Over the last few quarters, the EGM market has gone through a phase of profound transition, driven by a rapidly changing macroeconomic context and renewed investor attention towards smaller capitalization companies. As Stefano Corneliani, Head of Websim Corporate – the Intermonte division specialized in the EGM market – points out, 2025 represented a turning point: the monetary easing cycle started by the Federal Reserve and the more prudent posture of the ECB contributed to reducing the cost of capital, favoring a rotation towards mid and small caps and bringing vitality back to segments that in previous years had suffered a contraction in volumes and liquidity.

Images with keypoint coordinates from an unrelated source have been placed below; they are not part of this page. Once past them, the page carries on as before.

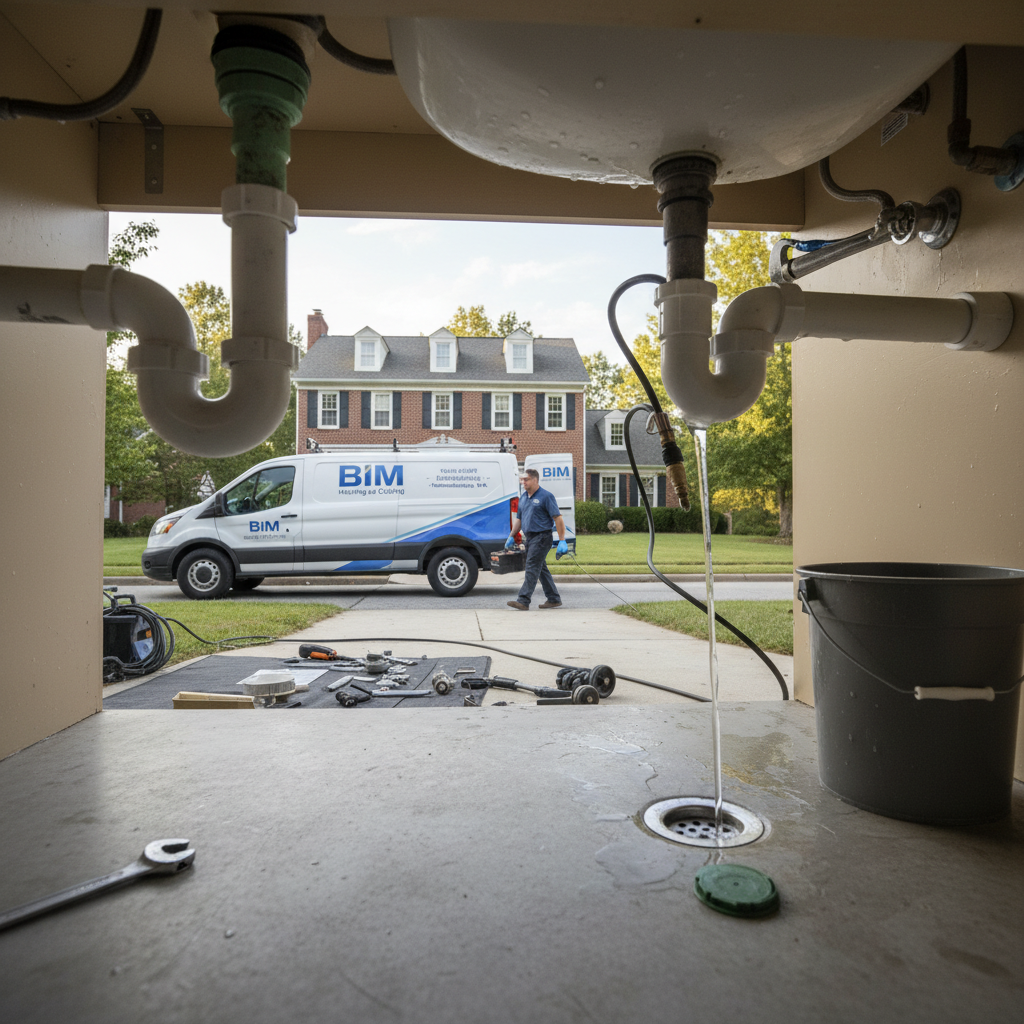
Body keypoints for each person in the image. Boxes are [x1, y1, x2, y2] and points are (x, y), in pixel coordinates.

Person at [505, 468, 568, 610]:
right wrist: (511, 536)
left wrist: (562, 540)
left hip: (542, 537)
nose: (523, 482)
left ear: (535, 480)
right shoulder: (523, 497)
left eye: (525, 480)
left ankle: (523, 600)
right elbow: (519, 519)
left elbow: (558, 518)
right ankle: (553, 598)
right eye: (522, 480)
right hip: (530, 538)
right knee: (540, 569)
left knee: (532, 566)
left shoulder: (546, 496)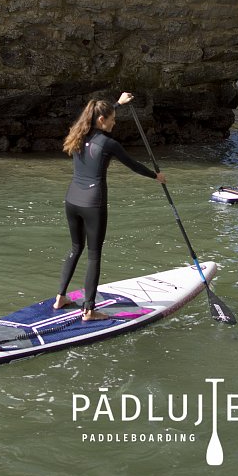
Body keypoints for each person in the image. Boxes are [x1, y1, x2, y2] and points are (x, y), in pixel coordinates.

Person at [54, 92, 166, 321]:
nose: (115, 122)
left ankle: (60, 297)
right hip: (93, 204)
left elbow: (92, 114)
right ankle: (89, 310)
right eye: (112, 118)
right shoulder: (108, 144)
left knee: (76, 248)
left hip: (72, 200)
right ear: (101, 120)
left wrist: (118, 104)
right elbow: (133, 165)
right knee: (94, 255)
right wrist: (156, 176)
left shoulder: (77, 134)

In this scenario, the EGM stood out for its selective dynamics, in which the quality of the earnings and the execution capacity of the individual companies made the difference. Despite overall positive performances, the market showed strong dispersion, rewarding excellence and penalizing less solid models. The first months of 2026 confirm this trajectory: the recovery in volumes, albeit gradual, signals renewed interest, while valuations – today at relative lows compared to the main lists – outline a particularly interesting entry point for growth-oriented investors.

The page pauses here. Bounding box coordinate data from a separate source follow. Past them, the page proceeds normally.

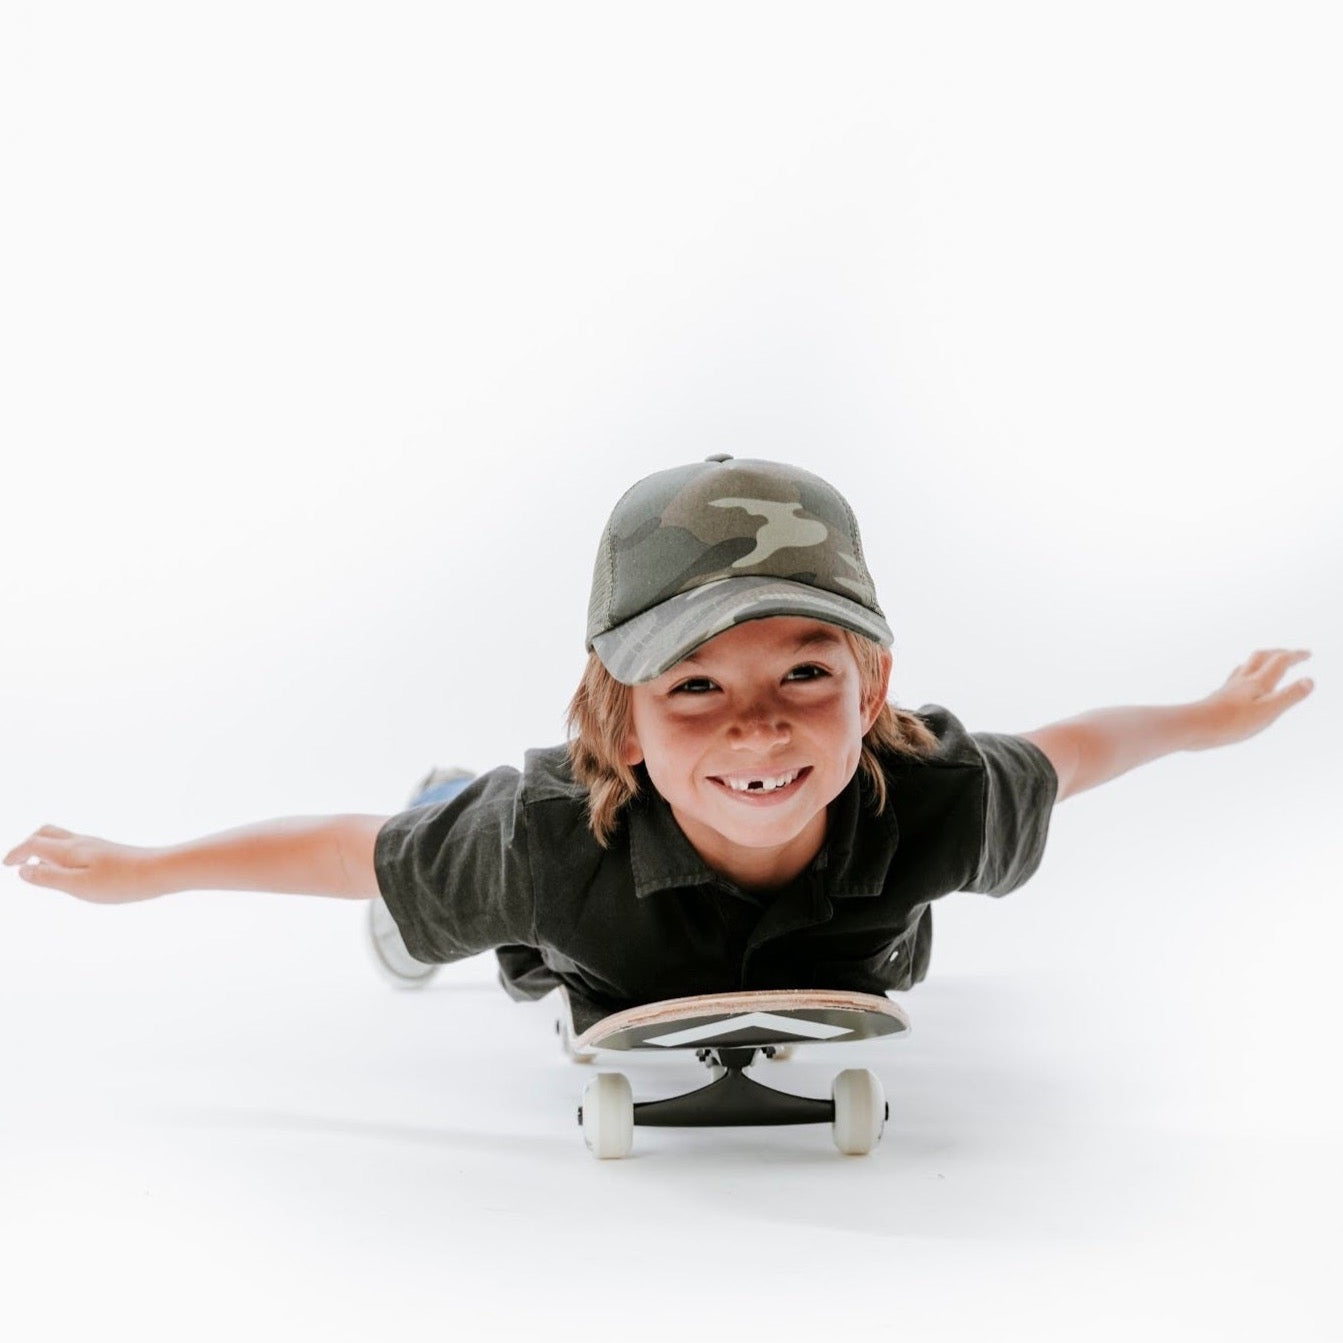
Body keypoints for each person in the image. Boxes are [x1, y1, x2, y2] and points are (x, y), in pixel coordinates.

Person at [3, 456, 1315, 1035]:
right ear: (618, 715)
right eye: (694, 686)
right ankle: (446, 796)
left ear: (875, 685)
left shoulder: (942, 798)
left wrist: (1209, 719)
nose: (756, 725)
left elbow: (1075, 750)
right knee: (416, 910)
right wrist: (151, 866)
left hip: (821, 959)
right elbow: (353, 853)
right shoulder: (540, 840)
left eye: (806, 672)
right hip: (559, 924)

From records to rotation: mid and small caps between opportunities and selection
In recent months the macro picture has changed pace: the Federal Reserve restarted the easing cycle with three cuts between September and December 2025, thanks to the return of inflation towards 2% and a labor market that has shown an orderly cooling; the ECB, however, after the four cuts in the first half of the year, kept rates unchanged with a strictly data-dependent approach. The context of decreasing rates supported the price lists and favored the rotation towards the mid and small caps sector, thanks to a lower cost of capital and attractive valuations. 2025 saw the main price lists reach record levels, dragging Piazza Affari towards new highs. In this context, the EGM achieved a positive performance, albeit more limited, characterized by strong heterogeneity: the market decisively rewarded individual excellences and the quality of profits, confirming the vitality of the best SMEs on the list.

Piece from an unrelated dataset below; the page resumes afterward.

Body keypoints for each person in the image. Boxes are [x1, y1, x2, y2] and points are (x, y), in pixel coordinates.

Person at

Liquidity increasing at two speeds
That mid and small caps have attracted greater interest is evident from the numbers: in the first two months of 2026, the average daily volumes of stocks listed on the STAR segment grew by around 90% y/y, a trend that the EGM market is struggling to keep up with. The recovery of volumes on the EGM, although late, however made it possible to almost entirely recover the double-digit decline recorded in the first half of 2025, leading the year to close with volumes traded down by 0.9% y/y. The trend reversal, which began in the third quarter of last year, seems to be confirmed also in the first months of 2026, with volumes growing by 3.5% y/y. However, trades remain highly concentrated on a handful of stocks: since the beginning of the year, the top 20 stocks have attracted 54% of the overall trades on the EGM, while for 68 stocks the average daily trades stopped below €10,000, in a market that confirms its predominantly non-institutional traction.
Evaluation gap
On the valuation front, EGM today expresses particularly interesting multiples, especially in light of the expected growth profile: compared to a 2025 P/E equal to 16.8x and a 2025 EV/EBITDA of 7.4x, estimates indicate a rapid compression towards 12.7x and 5.8x in the current financial year, thanks to a significant growth in revenues which should be followed and an expansion of operating margins, in a context characterized by limited recourse to indebtedness. (aggregate NFP equal to approximately €1.2 billion). The segment trades at a significant discount compared to larger capitalized companies in terms of EV/EBITDA (up to 37% in 2026), therefore offering an attractive entry point into companies with structurally higher growth rates. In particular, the Tech sector, although trading at a premium compared to the market average, reflects superior development dynamics and sees a progressive reabsorption of the gap in the coming years. In summary, the combination of expected growth, moderate financial leverage and contracting multiples makes EGM’s current valuation positioning particularly appealing from a prospective perspective.